=== Yapılacak İş a ===
Devrimci önderleri anan söyleşi dizisi yazısında "Bilindiği üzere 6" sözlerinden aşağıya, "ardıllarına bırakarak yıldızlaştı." sözlerine kadar ne varsa hiç değiştirmeden yeniden yaz.

=== Metin Bölümü ===

-----

GüncelMakaleler

SÖYLEŞİ DİZİSİ-1 | “Denizler bir tarihsel akışın belirli bir döneminin ürünüdür.”

Özgür Gelecek gazetesi olarak Mayıs ayında ölümsüzleşen devrimci önderleri konu edinen bir söyleşi dizisi başlatıyoruz.

Bilindiği üzere 6 Mayıs 1972’de Ankara’da Deniz Gezmiş, Yusuf Aslan ve Hüseyin İnan; 18 Mayıs 1973’te Amed zindanında komünist önder İbrahim Kaypakkaya; 18 Mayıs 1977’de Antep’te Haki Karer;  18 Mayıs 1982’de Amed Zindanında Ferhat Kurtay, Eşref Anyık, Mahmut Zengin ve Necmi Öner; ideallerini ardıllarına bırakarak yıldızlaştı.

-----

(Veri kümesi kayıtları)
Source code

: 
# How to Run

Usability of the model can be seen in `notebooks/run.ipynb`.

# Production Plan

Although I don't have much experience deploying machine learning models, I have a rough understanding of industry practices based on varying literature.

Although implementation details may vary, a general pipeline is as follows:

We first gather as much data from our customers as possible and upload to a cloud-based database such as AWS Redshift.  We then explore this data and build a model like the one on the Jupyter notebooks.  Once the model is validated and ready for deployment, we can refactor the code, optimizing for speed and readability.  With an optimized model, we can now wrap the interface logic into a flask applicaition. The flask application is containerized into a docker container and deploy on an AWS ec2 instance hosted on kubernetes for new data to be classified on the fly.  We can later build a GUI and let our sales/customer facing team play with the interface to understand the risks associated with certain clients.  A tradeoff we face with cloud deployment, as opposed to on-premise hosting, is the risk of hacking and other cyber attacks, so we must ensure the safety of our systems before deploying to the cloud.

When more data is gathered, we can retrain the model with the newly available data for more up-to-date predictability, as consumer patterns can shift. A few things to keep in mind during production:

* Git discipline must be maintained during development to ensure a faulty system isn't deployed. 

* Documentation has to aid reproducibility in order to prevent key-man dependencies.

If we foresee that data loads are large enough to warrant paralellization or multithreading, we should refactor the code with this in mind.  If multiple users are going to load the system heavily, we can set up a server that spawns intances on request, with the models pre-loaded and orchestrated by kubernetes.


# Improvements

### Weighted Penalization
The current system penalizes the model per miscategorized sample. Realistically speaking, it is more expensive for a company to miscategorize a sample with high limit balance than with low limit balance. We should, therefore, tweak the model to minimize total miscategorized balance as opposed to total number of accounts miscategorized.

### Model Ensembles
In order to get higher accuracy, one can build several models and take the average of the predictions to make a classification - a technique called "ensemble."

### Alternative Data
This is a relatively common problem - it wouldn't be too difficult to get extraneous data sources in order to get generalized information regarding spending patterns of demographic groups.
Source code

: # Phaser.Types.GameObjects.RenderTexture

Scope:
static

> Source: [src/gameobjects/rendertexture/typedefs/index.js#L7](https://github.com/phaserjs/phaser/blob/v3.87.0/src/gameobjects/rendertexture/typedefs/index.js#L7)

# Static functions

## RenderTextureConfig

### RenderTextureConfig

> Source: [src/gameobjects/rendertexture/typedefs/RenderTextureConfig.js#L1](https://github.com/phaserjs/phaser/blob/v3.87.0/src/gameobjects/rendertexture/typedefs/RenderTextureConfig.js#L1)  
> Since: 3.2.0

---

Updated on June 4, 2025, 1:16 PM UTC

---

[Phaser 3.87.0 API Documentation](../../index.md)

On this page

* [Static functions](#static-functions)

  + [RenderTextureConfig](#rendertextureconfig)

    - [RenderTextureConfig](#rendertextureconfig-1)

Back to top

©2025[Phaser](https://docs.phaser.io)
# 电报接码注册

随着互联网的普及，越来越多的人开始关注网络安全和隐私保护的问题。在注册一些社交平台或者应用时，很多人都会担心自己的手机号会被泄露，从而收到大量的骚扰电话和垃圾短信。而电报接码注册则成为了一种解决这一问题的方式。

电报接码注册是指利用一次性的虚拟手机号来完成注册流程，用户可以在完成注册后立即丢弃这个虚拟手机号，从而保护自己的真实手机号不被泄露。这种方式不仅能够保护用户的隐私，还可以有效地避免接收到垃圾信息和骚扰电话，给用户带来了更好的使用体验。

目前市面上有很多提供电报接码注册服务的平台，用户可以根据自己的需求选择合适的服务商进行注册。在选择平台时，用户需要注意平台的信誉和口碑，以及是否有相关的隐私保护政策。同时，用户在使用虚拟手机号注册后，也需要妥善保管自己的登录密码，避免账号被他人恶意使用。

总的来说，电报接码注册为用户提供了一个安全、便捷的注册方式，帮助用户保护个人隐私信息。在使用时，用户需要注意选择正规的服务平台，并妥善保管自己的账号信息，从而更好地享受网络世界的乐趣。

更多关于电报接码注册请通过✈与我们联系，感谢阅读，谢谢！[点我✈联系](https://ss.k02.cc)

-----

=== Yapılacak İş b ===
Kayıtlarda "When more data" geçen satırdan aşağıya, "# Static functions" geçen satıra kadar her şeyi, iki satır da dahil olmak üzere, yalnızca "consumer patterns" yerine "customer behaviors" yazarak düzelt. Başka hiçbir şeyi değiştirme ve sadece bu satırları ver.

=== Görev Sonucu a ===
Bilindiği üzere 6 Mayıs 1972’de Ankara’da Deniz Gezmiş, Yusuf Aslan ve Hüseyin İnan; 18 Mayıs 1973’te Amed zindanında komünist önder İbrahim Kaypakkaya; 18 Mayıs 1977’de Antep’te Haki Karer;  18 Mayıs 1982’de Amed Zindanında Ferhat Kurtay, Eşref Anyık, Mahmut Zengin ve Necmi Öner; ideallerini ardıllarına bırakarak yıldızlaştı.

=== Görev Sonucu b ===
When more data is gathered, we can retrain the model with the newly available data for more up-to-date predictability, as customer behaviors can shift. A few things to keep in mind during production:

* Git discipline must be maintained during development to ensure a faulty system isn't deployed. 

* Documentation has to aid reproducibility in order to prevent key-man dependencies.

If we foresee that data loads are large enough to warrant paralellization or multithreading, we should refactor the code with this in mind.  If multiple users are going to load the system heavily, we can set up a server that spawns intances on request, with the models pre-loaded and orchestrated by kubernetes.


# Improvements

### Weighted Penalization
The current system penalizes the model per miscategorized sample. Realistically speaking, it is more expensive for a company to miscategorize a sample with high limit balance than with low limit balance. We should, therefore, tweak the model to minimize total miscategorized balance as opposed to total number of accounts miscategorized.

### Model Ensembles
In order to get higher accuracy, one can build several models and take the average of the predictions to make a classification - a technique called "ensemble."

### Alternative Data
This is a relatively common problem - it wouldn't be too difficult to get extraneous data sources in order to get generalized information regarding spending patterns of demographic groups.
Source code

: # Phaser.Types.GameObjects.RenderTexture

Scope:
static

> Source: [src/gameobjects/rendertexture/typedefs/index.js#L7](https://github.com/phaserjs/phaser/blob/v3.87.0/src/gameobjects/rendertexture/typedefs/index.js#L7)

# Static functions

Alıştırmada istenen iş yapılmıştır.